No GP da Hungria, o monegasco partiu da pole e liderou nas voltas iniciais, mas problemas no chassis ditaram a perda de ritmo, caindo para quarto. Para piorar, ainda recebeu uma penalização de cinco segundos após uma defesa dura contra George Russell.
“Não é um tipo que conduz mais rápido quando está zangado”
Para Hinchcliffe, o problema não esteve apenas no carro:
“Obviamente, Leclerc ainda é um piloto muito bom numa volta”, disse Hinchcliffe. “E seja ele, seja o carro, seja a equipa, é difícil converter isso aos domingos, por qualquer motivo. É uma combinação de fatores. Ainda acho que ele fica um pouco com as emoções à flor da pelo no carro de corrida, o que o prejudica. Na Hungria, quando as coisas estavam a correr mal, o tom de voz dele, ele parecia irritado. Ele parecia agitado no carro. E essa não é uma boa posição para se estar”.

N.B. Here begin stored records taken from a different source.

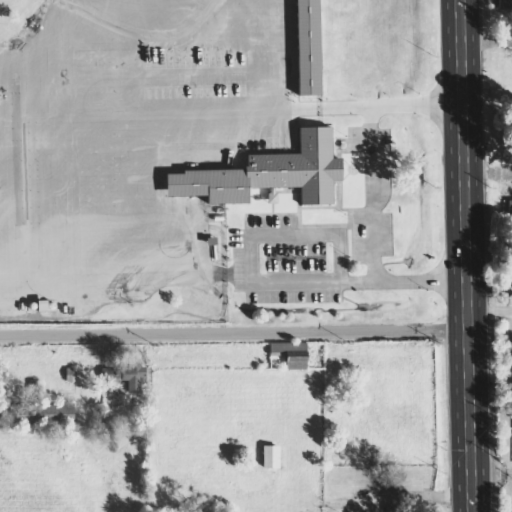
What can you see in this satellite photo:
building: (504, 4)
building: (304, 47)
building: (311, 47)
road: (345, 106)
road: (214, 107)
road: (349, 138)
parking lot: (370, 138)
road: (465, 154)
road: (1, 161)
road: (489, 168)
building: (264, 169)
building: (266, 174)
building: (174, 183)
road: (174, 183)
building: (317, 185)
road: (371, 194)
road: (319, 206)
building: (510, 207)
parking lot: (373, 211)
road: (285, 212)
road: (346, 224)
building: (211, 240)
road: (352, 250)
road: (252, 251)
parking lot: (288, 260)
road: (234, 331)
building: (290, 354)
building: (125, 375)
road: (469, 410)
building: (48, 413)
building: (269, 457)
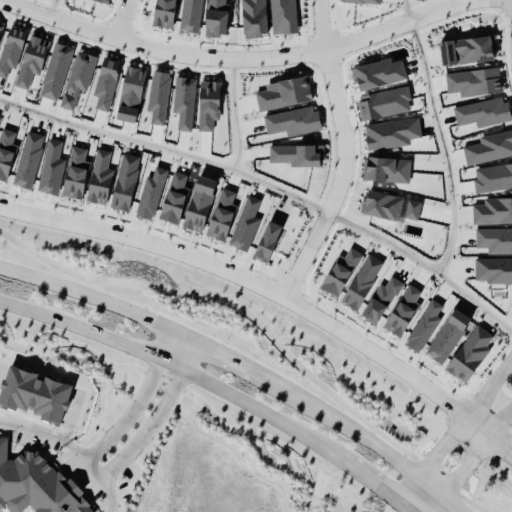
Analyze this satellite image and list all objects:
building: (105, 1)
building: (363, 2)
road: (50, 8)
building: (166, 14)
building: (191, 16)
building: (284, 17)
building: (218, 18)
building: (257, 18)
road: (122, 19)
building: (0, 29)
building: (12, 51)
building: (469, 51)
road: (255, 57)
building: (33, 61)
building: (56, 73)
building: (380, 74)
building: (79, 79)
building: (475, 83)
building: (285, 94)
building: (132, 95)
building: (159, 98)
building: (185, 103)
building: (385, 104)
building: (210, 105)
building: (484, 113)
road: (233, 117)
building: (0, 120)
building: (294, 122)
building: (393, 134)
road: (437, 138)
building: (490, 149)
road: (341, 153)
building: (7, 154)
building: (299, 156)
building: (29, 161)
building: (52, 169)
building: (387, 170)
building: (78, 175)
building: (101, 179)
building: (493, 179)
building: (126, 183)
road: (270, 190)
building: (152, 195)
building: (176, 200)
building: (201, 205)
building: (391, 207)
building: (493, 212)
building: (223, 218)
building: (246, 226)
building: (495, 241)
building: (270, 243)
building: (494, 271)
building: (342, 274)
building: (363, 284)
road: (275, 293)
building: (383, 302)
building: (405, 312)
road: (80, 328)
building: (425, 328)
road: (265, 330)
building: (448, 340)
road: (164, 344)
building: (472, 356)
road: (186, 363)
road: (242, 367)
road: (162, 378)
building: (38, 396)
road: (124, 413)
road: (287, 428)
road: (432, 432)
road: (453, 432)
road: (141, 433)
road: (277, 441)
road: (506, 443)
road: (72, 450)
road: (473, 465)
road: (497, 465)
road: (482, 474)
building: (37, 485)
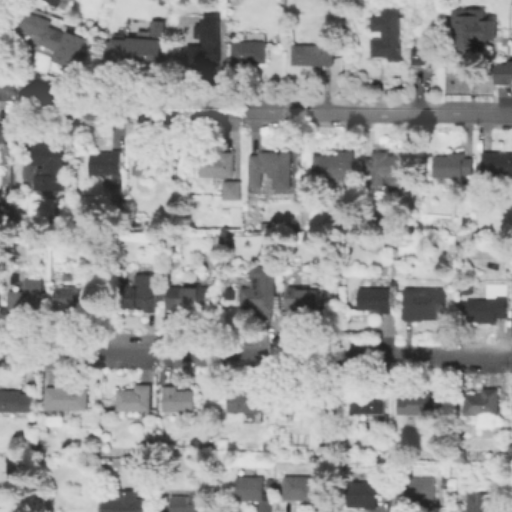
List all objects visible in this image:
building: (54, 1)
building: (53, 2)
building: (472, 27)
building: (470, 28)
building: (385, 34)
building: (388, 34)
building: (53, 38)
building: (56, 42)
building: (137, 48)
building: (205, 48)
building: (138, 49)
building: (206, 49)
building: (247, 51)
building: (250, 51)
building: (314, 52)
building: (311, 54)
building: (417, 55)
building: (423, 55)
building: (504, 71)
building: (502, 72)
road: (253, 113)
building: (1, 133)
building: (2, 134)
building: (50, 156)
building: (155, 160)
building: (140, 163)
building: (334, 163)
building: (496, 163)
building: (498, 163)
building: (47, 164)
building: (217, 164)
building: (220, 164)
building: (339, 164)
building: (107, 165)
building: (270, 165)
building: (451, 165)
building: (453, 165)
building: (106, 166)
building: (386, 167)
building: (270, 168)
building: (384, 168)
building: (231, 189)
building: (234, 189)
building: (468, 220)
building: (258, 289)
building: (142, 290)
building: (258, 291)
building: (142, 293)
building: (71, 296)
building: (26, 297)
building: (186, 297)
building: (191, 297)
building: (302, 297)
building: (374, 297)
building: (379, 297)
building: (27, 298)
building: (69, 298)
building: (301, 298)
building: (421, 303)
building: (423, 303)
building: (486, 306)
building: (483, 307)
road: (256, 353)
building: (69, 397)
building: (136, 397)
building: (66, 398)
building: (134, 398)
building: (179, 398)
building: (177, 399)
building: (15, 400)
building: (248, 400)
building: (296, 400)
building: (17, 401)
building: (246, 401)
building: (369, 401)
building: (482, 401)
building: (480, 402)
building: (414, 403)
building: (417, 403)
building: (366, 404)
building: (457, 453)
building: (443, 480)
building: (295, 487)
building: (298, 487)
building: (250, 491)
building: (253, 491)
building: (361, 493)
building: (358, 494)
building: (412, 494)
building: (413, 497)
building: (126, 501)
building: (122, 502)
building: (184, 502)
building: (187, 502)
building: (477, 502)
building: (487, 504)
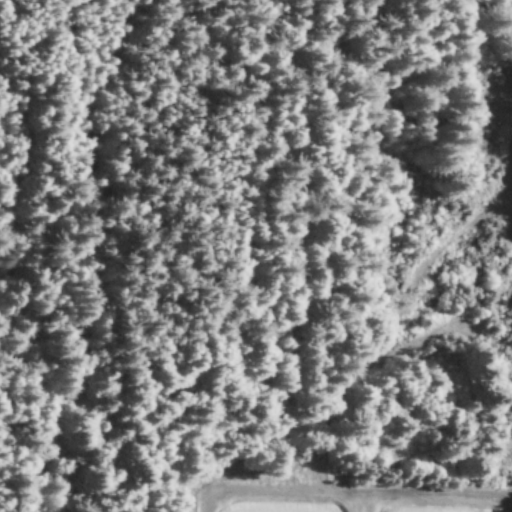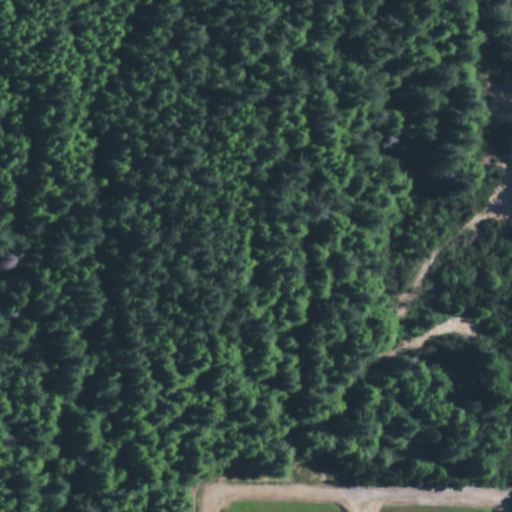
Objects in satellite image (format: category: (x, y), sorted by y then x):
crop: (265, 509)
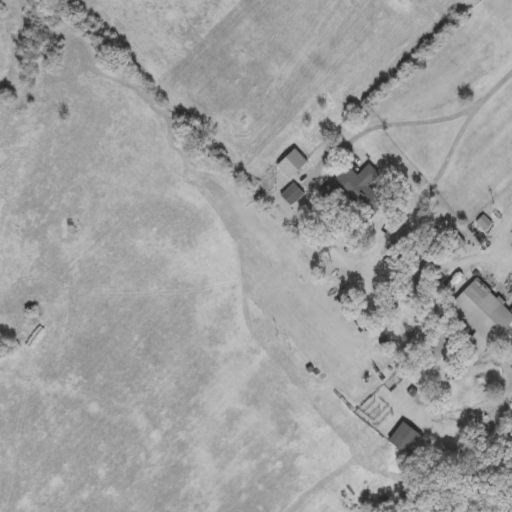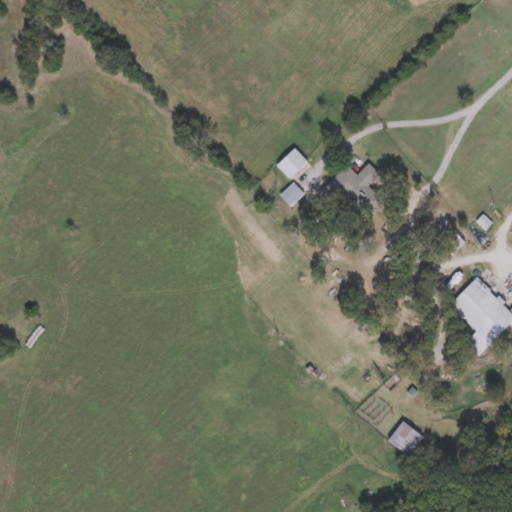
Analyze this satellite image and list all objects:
road: (438, 114)
building: (292, 161)
building: (293, 162)
building: (351, 180)
building: (352, 181)
building: (292, 193)
building: (293, 193)
road: (501, 233)
building: (481, 312)
building: (482, 313)
building: (405, 436)
building: (405, 437)
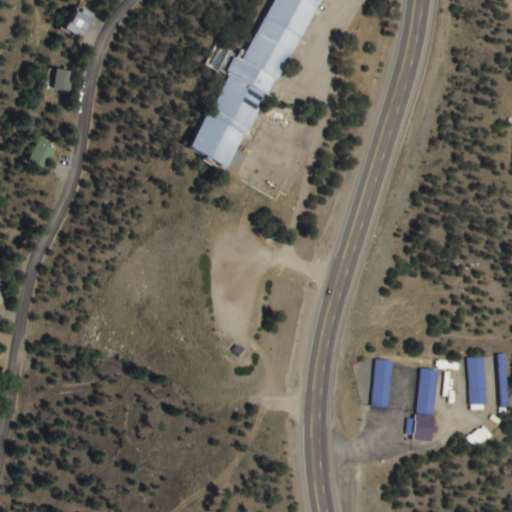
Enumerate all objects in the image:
building: (78, 24)
building: (61, 82)
building: (248, 85)
building: (40, 155)
road: (75, 249)
road: (339, 252)
building: (476, 381)
building: (503, 381)
building: (380, 384)
building: (423, 405)
building: (478, 437)
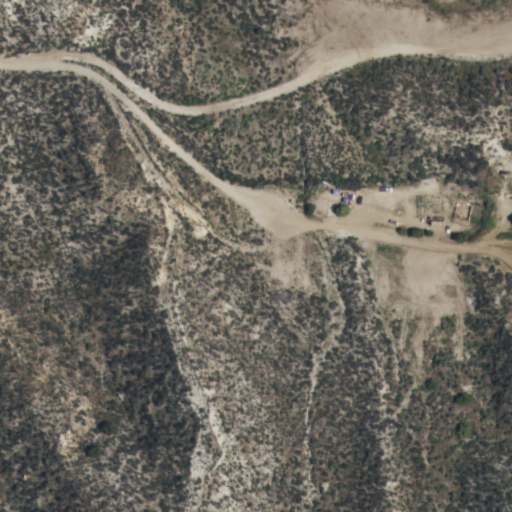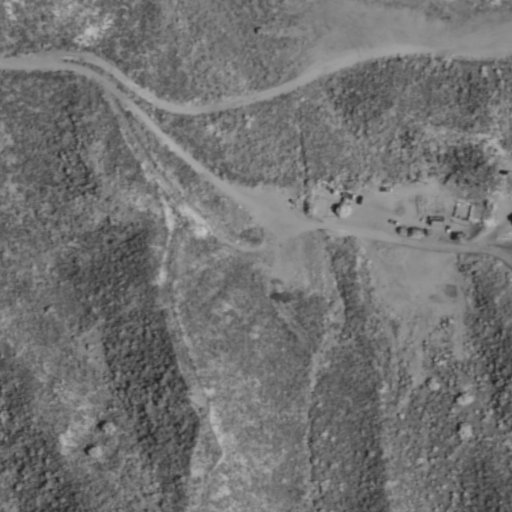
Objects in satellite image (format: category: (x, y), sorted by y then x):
road: (254, 98)
road: (246, 198)
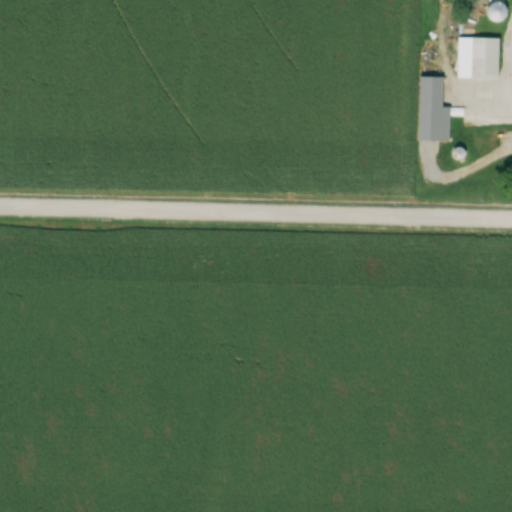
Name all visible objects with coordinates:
building: (428, 108)
road: (256, 213)
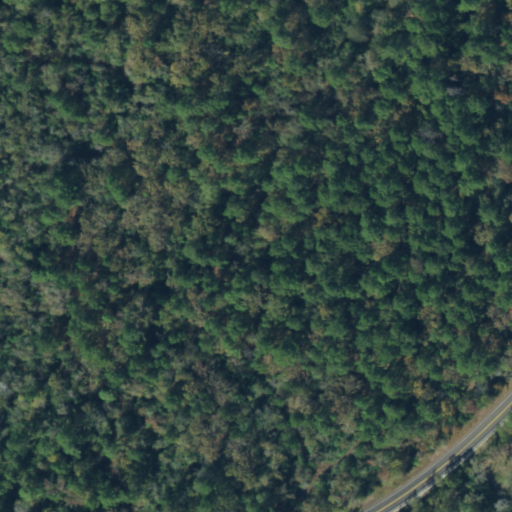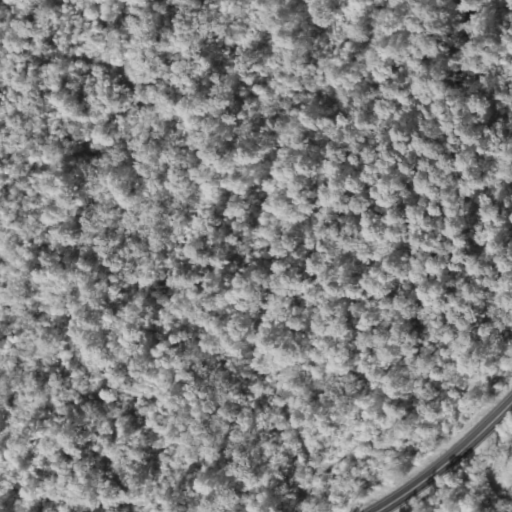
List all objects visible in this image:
road: (445, 460)
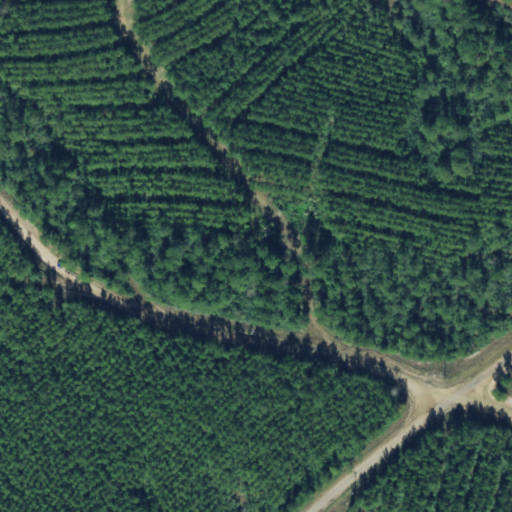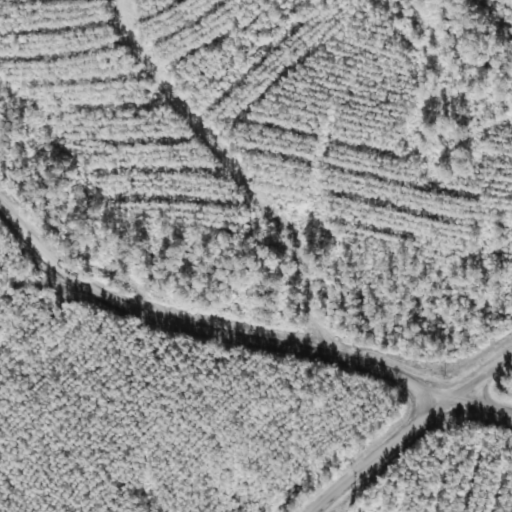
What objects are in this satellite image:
road: (249, 339)
road: (385, 422)
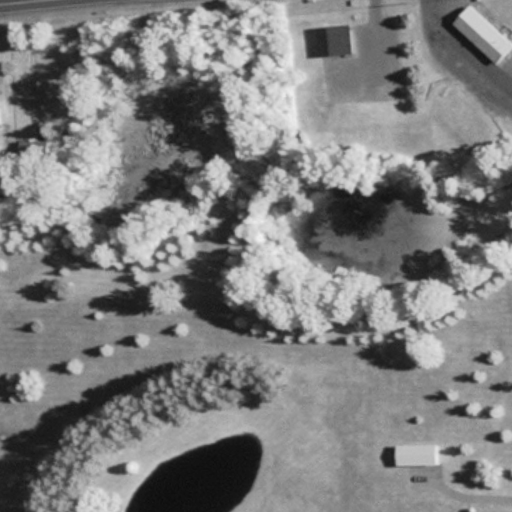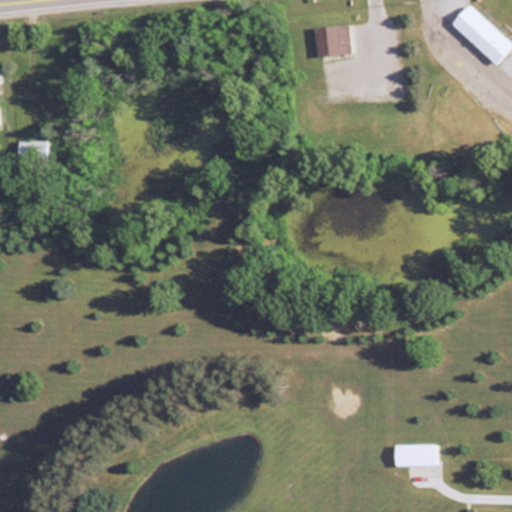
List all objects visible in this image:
road: (1, 0)
building: (482, 34)
building: (333, 39)
building: (33, 148)
building: (415, 453)
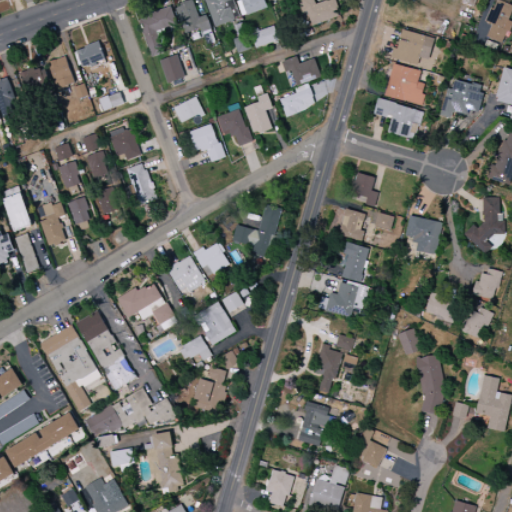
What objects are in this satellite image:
road: (434, 1)
building: (272, 2)
road: (165, 3)
building: (469, 3)
building: (250, 6)
building: (253, 6)
road: (199, 7)
building: (241, 7)
road: (30, 10)
building: (319, 10)
building: (221, 11)
building: (221, 11)
building: (318, 11)
road: (20, 12)
road: (110, 13)
road: (46, 16)
building: (191, 18)
building: (191, 18)
building: (499, 21)
building: (156, 28)
building: (240, 30)
building: (255, 30)
building: (155, 31)
building: (164, 31)
road: (52, 34)
road: (84, 35)
building: (264, 37)
building: (264, 37)
building: (242, 43)
building: (242, 44)
road: (172, 46)
road: (67, 48)
building: (413, 49)
road: (29, 56)
building: (90, 56)
building: (91, 56)
road: (189, 67)
building: (172, 69)
building: (172, 69)
road: (210, 69)
building: (301, 70)
building: (301, 70)
building: (61, 73)
road: (11, 74)
building: (61, 74)
building: (32, 80)
road: (182, 81)
road: (205, 82)
building: (37, 83)
road: (329, 84)
road: (337, 85)
building: (405, 85)
building: (302, 88)
building: (505, 88)
building: (81, 91)
building: (93, 91)
building: (258, 91)
building: (80, 92)
building: (6, 97)
building: (7, 98)
building: (117, 98)
building: (461, 99)
building: (298, 101)
building: (111, 102)
building: (106, 103)
building: (294, 103)
road: (152, 107)
building: (188, 110)
building: (188, 110)
building: (259, 114)
building: (259, 115)
building: (0, 118)
building: (399, 119)
road: (168, 120)
building: (211, 121)
building: (234, 127)
building: (235, 127)
road: (279, 135)
building: (206, 142)
road: (234, 142)
building: (91, 143)
building: (207, 143)
building: (124, 144)
building: (125, 144)
road: (153, 144)
road: (239, 146)
road: (243, 146)
road: (322, 146)
building: (64, 152)
building: (63, 153)
building: (95, 156)
building: (503, 159)
road: (253, 161)
road: (191, 162)
road: (160, 164)
building: (97, 165)
building: (55, 167)
building: (71, 174)
road: (109, 174)
building: (69, 175)
building: (141, 184)
building: (140, 185)
building: (364, 189)
building: (107, 200)
building: (107, 201)
road: (214, 201)
building: (79, 210)
road: (92, 210)
building: (17, 212)
building: (19, 212)
road: (240, 212)
building: (80, 214)
building: (269, 220)
building: (383, 222)
building: (52, 223)
road: (451, 223)
building: (486, 224)
building: (352, 225)
building: (54, 226)
building: (258, 233)
building: (424, 235)
road: (188, 236)
building: (252, 239)
road: (124, 241)
building: (5, 247)
building: (5, 247)
building: (221, 247)
building: (26, 253)
building: (27, 253)
road: (100, 253)
road: (298, 255)
road: (78, 258)
building: (215, 258)
building: (212, 260)
building: (202, 261)
road: (46, 262)
building: (353, 262)
road: (130, 272)
building: (185, 274)
building: (185, 275)
road: (269, 276)
road: (147, 277)
road: (164, 279)
road: (22, 282)
building: (487, 284)
building: (244, 292)
building: (341, 300)
building: (232, 302)
building: (232, 302)
building: (145, 304)
building: (147, 305)
building: (441, 309)
road: (55, 314)
road: (48, 321)
building: (214, 323)
building: (477, 323)
building: (215, 324)
road: (248, 325)
road: (118, 334)
road: (242, 335)
building: (206, 339)
building: (60, 340)
road: (264, 340)
building: (409, 342)
building: (344, 343)
building: (192, 349)
building: (197, 349)
building: (107, 350)
building: (105, 351)
building: (235, 351)
building: (183, 353)
building: (208, 359)
building: (229, 359)
building: (228, 360)
building: (350, 360)
building: (74, 361)
building: (191, 362)
building: (71, 365)
building: (199, 365)
building: (327, 368)
road: (249, 376)
building: (90, 379)
building: (9, 382)
building: (10, 383)
road: (37, 384)
building: (430, 384)
road: (94, 386)
building: (210, 386)
building: (209, 390)
building: (79, 396)
road: (114, 401)
building: (13, 403)
building: (13, 403)
building: (493, 404)
building: (460, 408)
building: (143, 410)
road: (88, 412)
building: (128, 414)
building: (105, 421)
road: (172, 422)
building: (313, 424)
building: (18, 429)
building: (19, 429)
road: (205, 431)
road: (154, 432)
building: (43, 440)
building: (44, 440)
building: (105, 441)
building: (108, 441)
building: (150, 442)
building: (146, 447)
building: (371, 447)
building: (121, 457)
building: (121, 458)
building: (163, 461)
building: (164, 463)
building: (76, 464)
building: (5, 469)
building: (5, 469)
road: (424, 487)
road: (79, 488)
building: (279, 488)
building: (329, 490)
road: (506, 492)
building: (106, 496)
building: (107, 497)
building: (71, 498)
road: (171, 503)
building: (366, 503)
building: (51, 505)
road: (239, 505)
building: (461, 507)
road: (11, 508)
building: (176, 508)
road: (77, 509)
building: (177, 509)
building: (164, 510)
building: (57, 511)
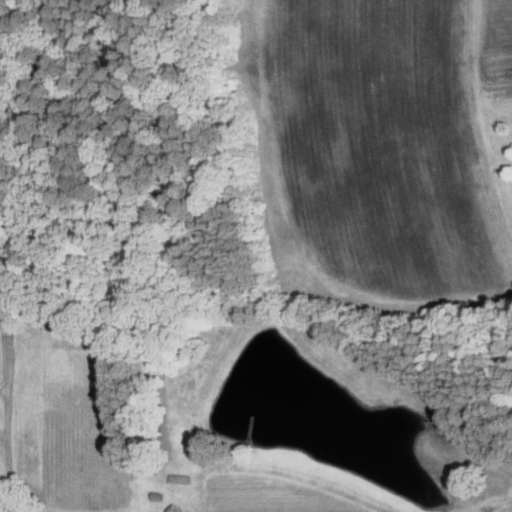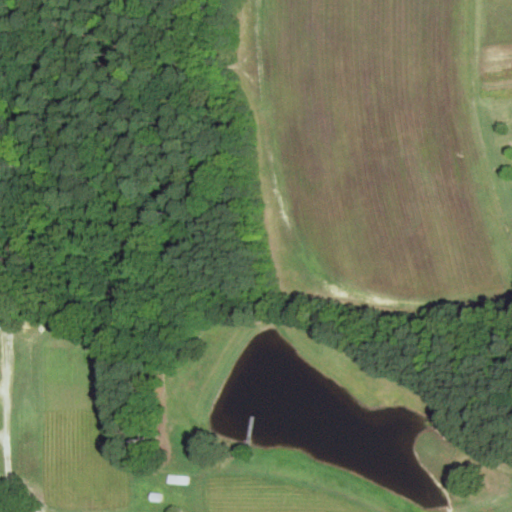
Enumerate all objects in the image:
road: (12, 477)
building: (180, 478)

“Isso não teria alterado o resultado dele ali, mas há outros exemplos em que eu comparo isso com… falamos sobre como o Oscar é esse tipo de pessoa fria», acrescentou Hinchcliffe. “Acho que essa é uma área em que Charles poderia beneficiar ao trabalhar um pouco, porque ele não é um tipo que conduz mais rápido quando está zangado”.